:: What the exercise asks ::
Check the records below line by line for the string "wrist". Give the number of lines that contain it and nothing else.

*** Task data ***

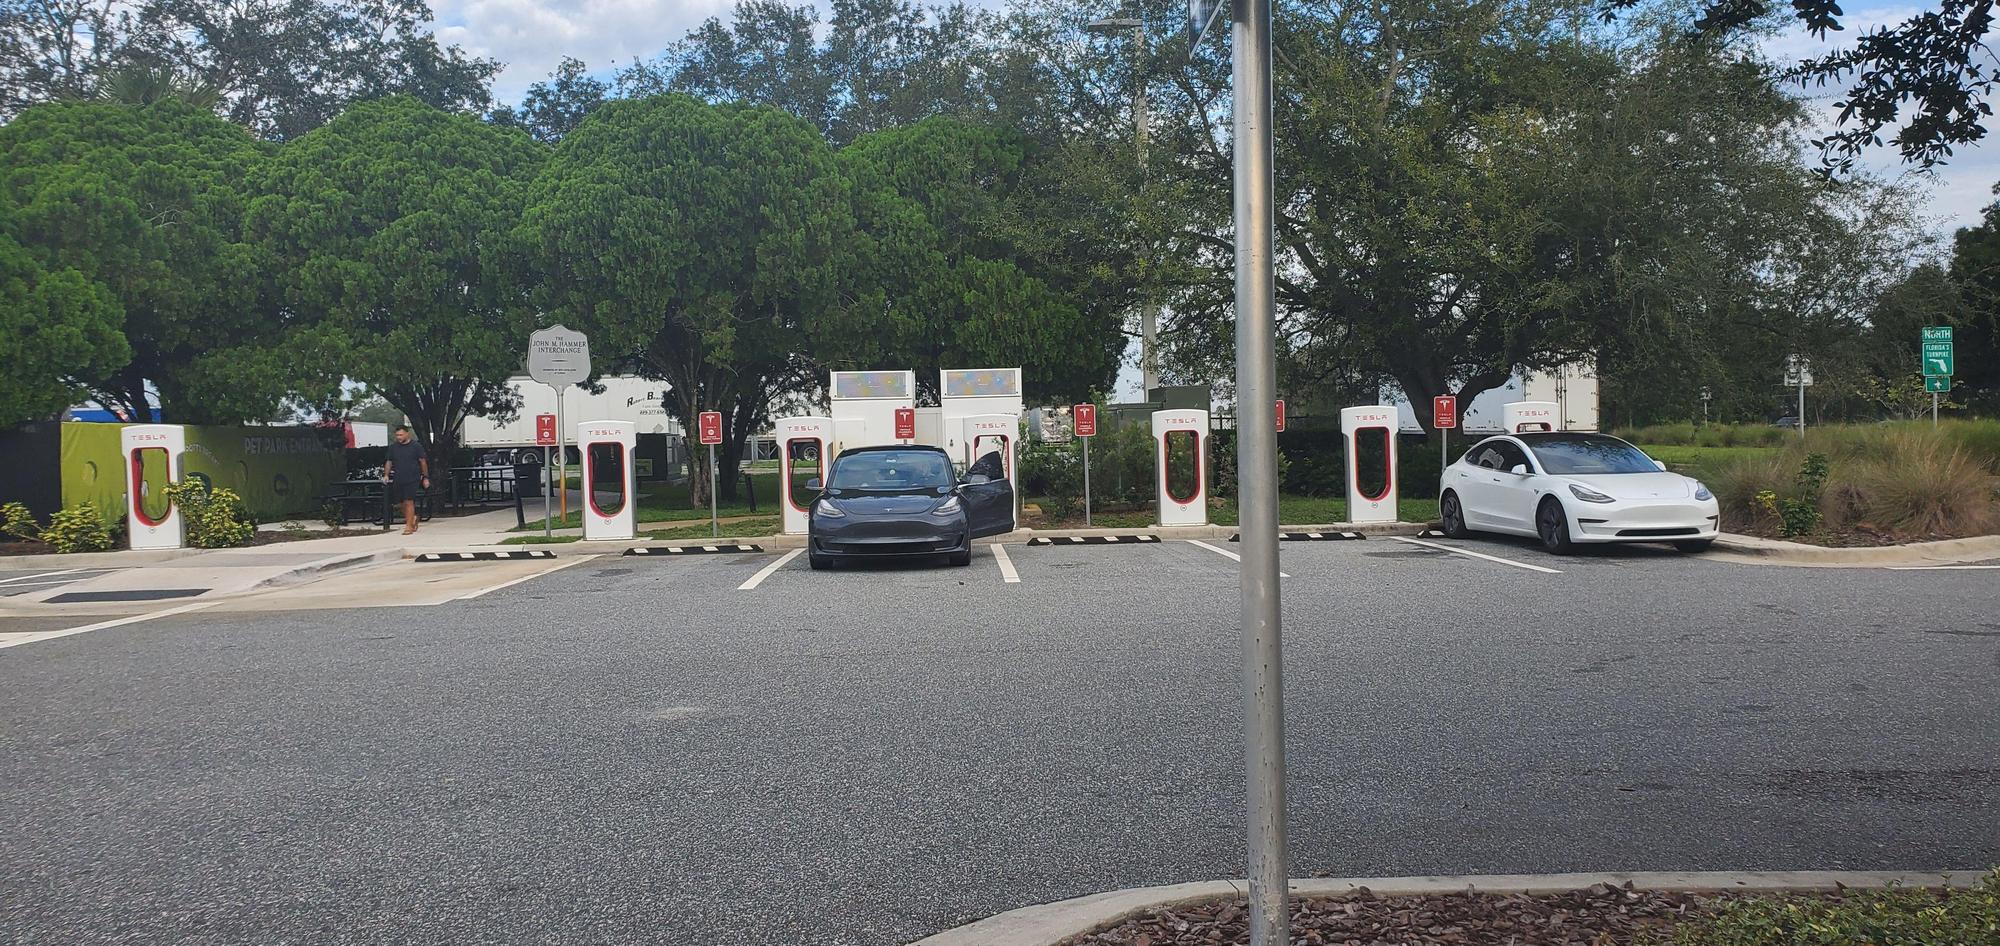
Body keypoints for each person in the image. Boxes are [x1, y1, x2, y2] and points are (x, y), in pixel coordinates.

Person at [382, 426, 430, 535]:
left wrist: (425, 477)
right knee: (399, 503)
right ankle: (412, 518)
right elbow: (389, 461)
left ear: (407, 434)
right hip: (398, 477)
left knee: (409, 501)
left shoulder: (416, 446)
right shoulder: (393, 448)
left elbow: (423, 461)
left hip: (413, 477)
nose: (399, 437)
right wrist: (386, 474)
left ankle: (408, 526)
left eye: (401, 435)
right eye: (397, 435)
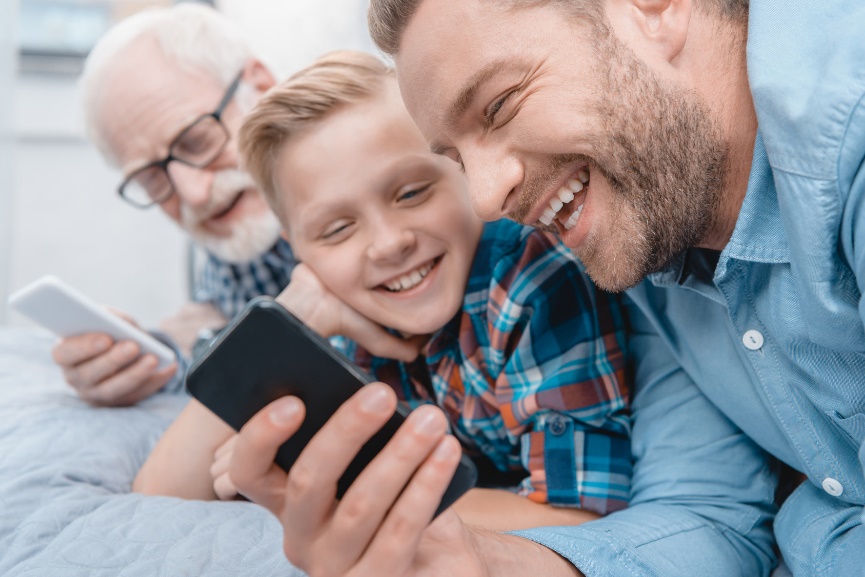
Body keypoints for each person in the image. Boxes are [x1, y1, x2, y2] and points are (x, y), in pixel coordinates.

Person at [227, 0, 865, 576]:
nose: (484, 200)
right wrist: (474, 560)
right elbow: (711, 514)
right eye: (453, 160)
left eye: (499, 105)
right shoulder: (645, 232)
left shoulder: (845, 130)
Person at [133, 51, 632, 534]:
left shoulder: (529, 276)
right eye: (336, 230)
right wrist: (293, 314)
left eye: (412, 193)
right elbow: (156, 500)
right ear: (298, 252)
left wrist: (339, 485)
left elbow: (577, 518)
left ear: (460, 169)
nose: (390, 244)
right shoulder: (333, 317)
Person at [50, 4, 299, 406]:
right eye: (154, 178)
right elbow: (212, 329)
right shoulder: (238, 227)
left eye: (197, 141)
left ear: (262, 87)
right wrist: (143, 361)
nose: (193, 194)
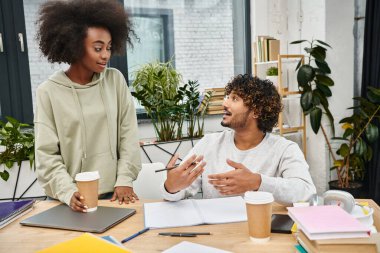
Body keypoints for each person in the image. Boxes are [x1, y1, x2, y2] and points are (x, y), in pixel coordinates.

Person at [34, 0, 141, 212]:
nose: (106, 55)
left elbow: (128, 135)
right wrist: (67, 192)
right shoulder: (48, 92)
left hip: (114, 195)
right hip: (70, 201)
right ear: (74, 44)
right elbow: (46, 155)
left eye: (109, 47)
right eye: (98, 48)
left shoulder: (115, 81)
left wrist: (124, 179)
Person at [162, 74, 316, 205]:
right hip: (217, 233)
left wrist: (257, 182)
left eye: (234, 99)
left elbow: (306, 193)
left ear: (256, 111)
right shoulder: (209, 143)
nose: (225, 103)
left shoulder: (285, 149)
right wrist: (171, 187)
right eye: (227, 97)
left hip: (262, 230)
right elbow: (179, 191)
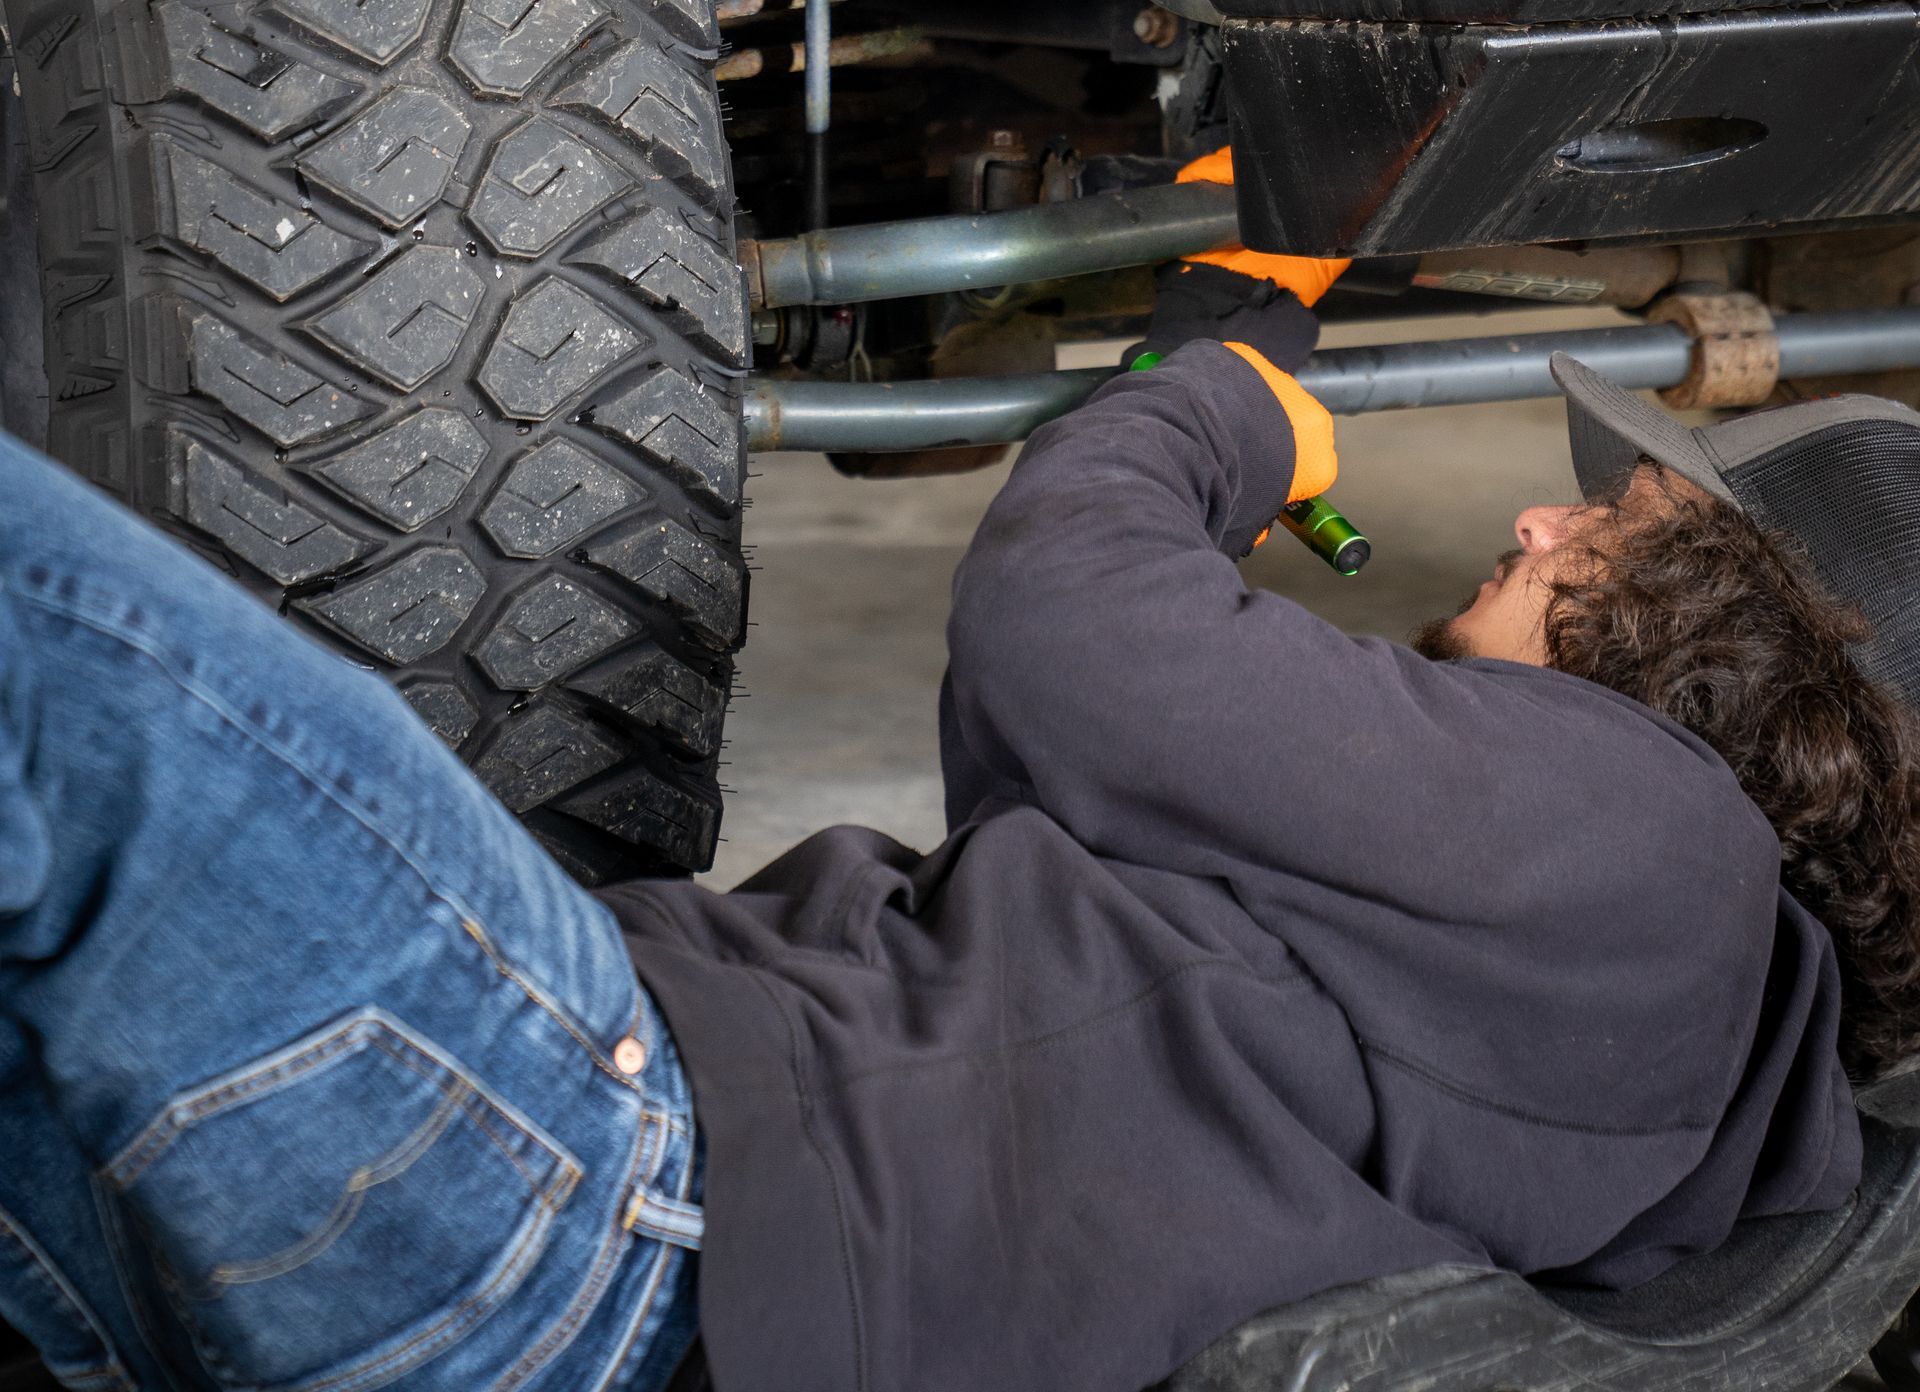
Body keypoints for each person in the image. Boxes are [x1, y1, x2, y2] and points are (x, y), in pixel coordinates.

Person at [2, 256, 1919, 1392]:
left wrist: (1215, 408)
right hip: (655, 1299)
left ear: (1742, 663)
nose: (1536, 519)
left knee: (51, 641)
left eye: (1615, 534)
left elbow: (1063, 622)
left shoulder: (1659, 855)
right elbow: (1058, 779)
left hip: (613, 1199)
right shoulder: (1634, 1029)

*** End of Task data ***

:: Response ::
11